Page extract
My poor Mother says somebody told her that her best friend says she is a liar.
Of course, it’s not true, that my Mother is a liar, but she doesn’t always tell the truth. Not anymore, due to not having all the facts straight. I think there’s a big difference, but she remains with the hurt feeling of being called a liar.
I have of course, in my curious reversal of roles, tried to show her that what people say about her best friend may not be true, may simply be malicious gossip. Besides, I know her friend and wouldn’t think she would say such a thing. I suggested that hearing this from “the horse’s mouth”, so to speak, would be a different thing, even encouraging her to go and talk with her friend.
Also, having trouble with short-term memory, my mother sometimes tries to work out a story of what might have happened. Saying what you think to be true and being mistaken, is not the same as lying.
None of my arguments can remove the hurt my Mother feels, however. She is so ashamed it is affecting her relationships with her friends. She still talks with her best friends from time to time, but when she remembers being called a liar, she retreats in misery into her own home and her own shrinking life, her cooking and her reading.
However, it is difficult to deal with my Mother’s short-term memory loss, let me tell you, not just for her, but for others as well.
An example of this is our continuing saga of The Hearing Aids!
Back in November, 2010, I persuaded my Mom with some difficulty to get her hearing checked. On learning the results, she went through a period of denial and bargaining until she was finally reconciled to the benefit that wearing hearing-aids might bring her.
So, anyway, my Mom was finally persuaded to get some hearing aids. She had difficulties at first, as anybody would, in adjusting to wearing them.
Contrary to the very good advice she received with the hearing aids, she started wearing them only when “she needed them”, if she went out. She didn’t think she needed them, say, when she was at home. It had been suggested that the brain benefits from the input of all this auditory information that people with good hearing must deal with and filter all the time. But Mom decided that it was just annoying, when for example, she wanted to read in peace.
Nothing I could say impressed her with the importance of being able to hear well at all times (unlike my Father, who is content to have some help putting the hearing aids in in the morning and only takes them out when they whine when his head hits the pillow at night, reminding him to take them out.) Mom got into the habit of taking the hearing aids out at odd times and placing them….well, wherever!

Supplied information
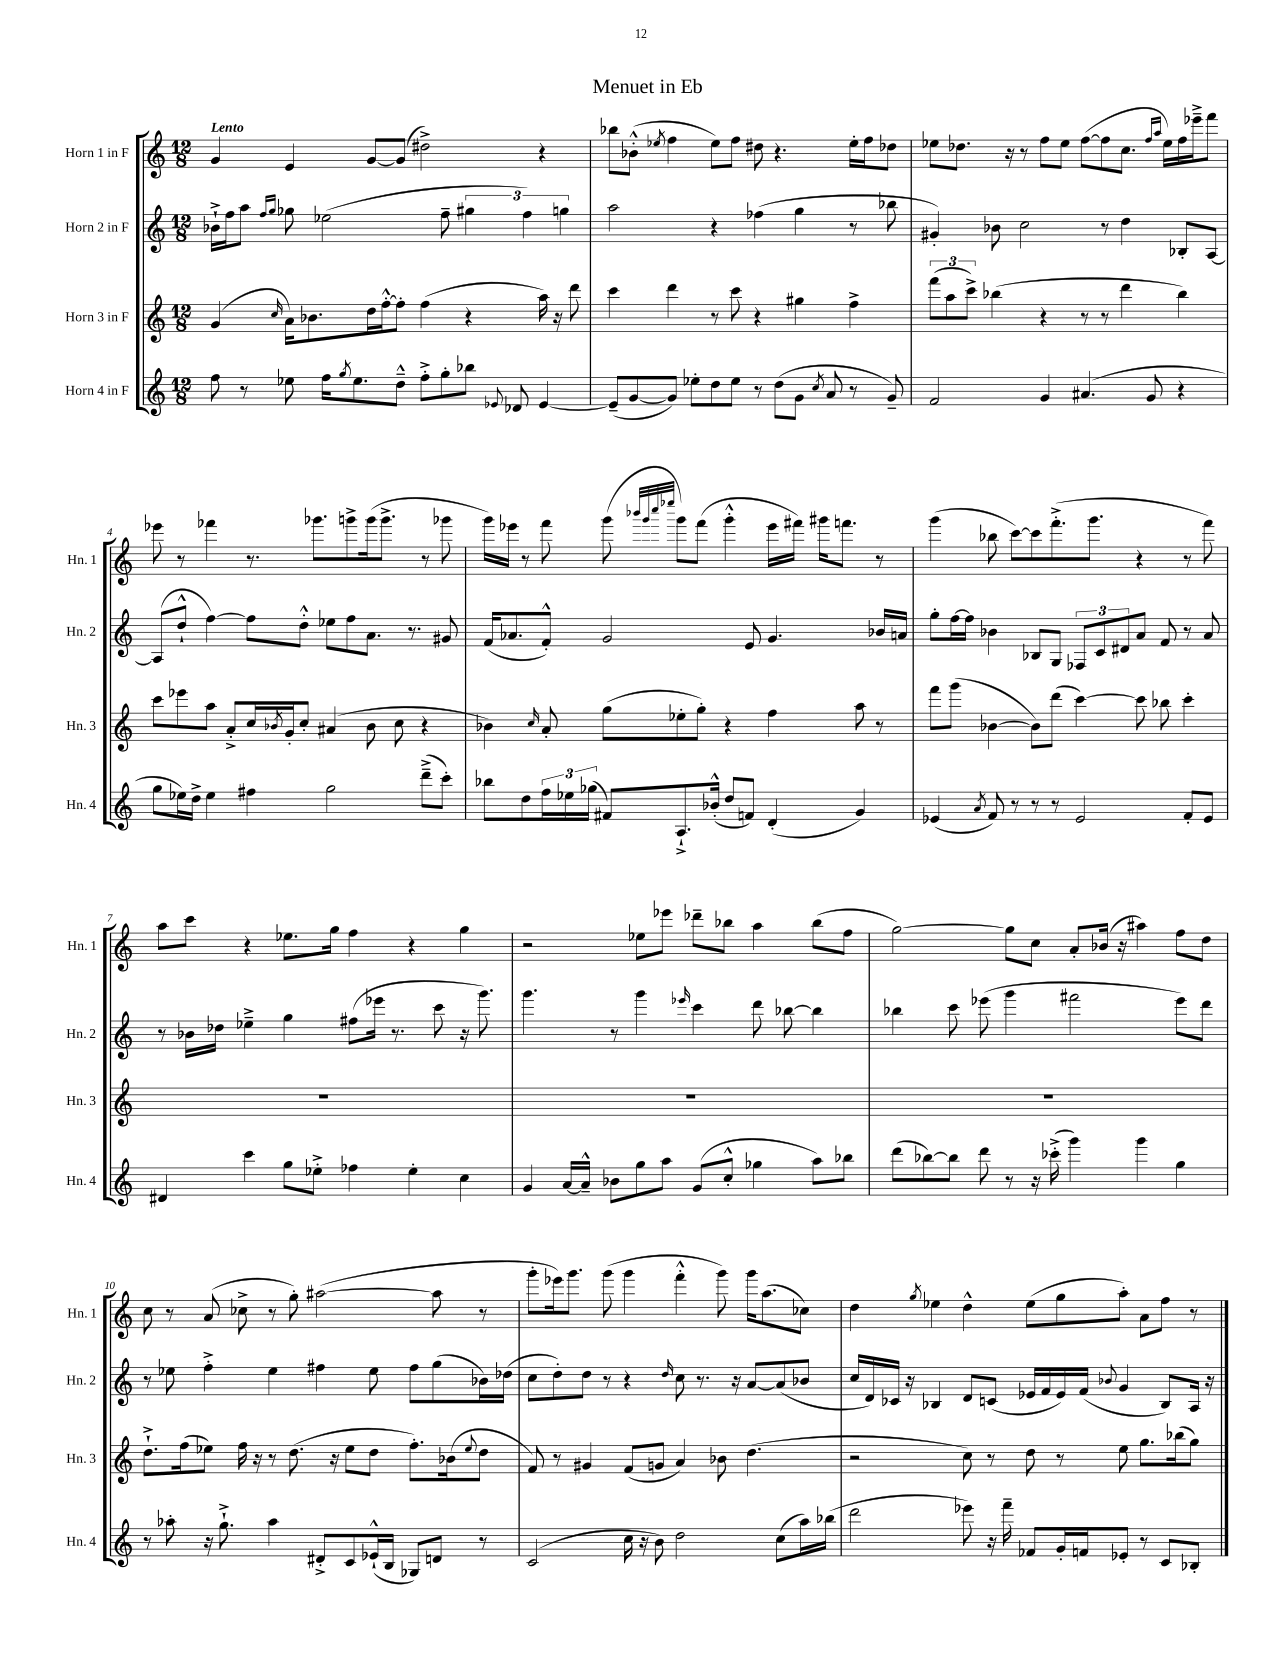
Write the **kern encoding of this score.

Set exercise
Answer these questions from the text about the mother's memory loss and hearing aids:
(a) What does the text say is not the same as lying?
(b) In what month and year was the mother persuaded to get her hearing checked?
(c) What prompts the father to take his hearing aids out at night?

Result
(a) Saying what you think to be true and being mistaken.
(b) November 2010.
(c) They whine when his head hits the pillow.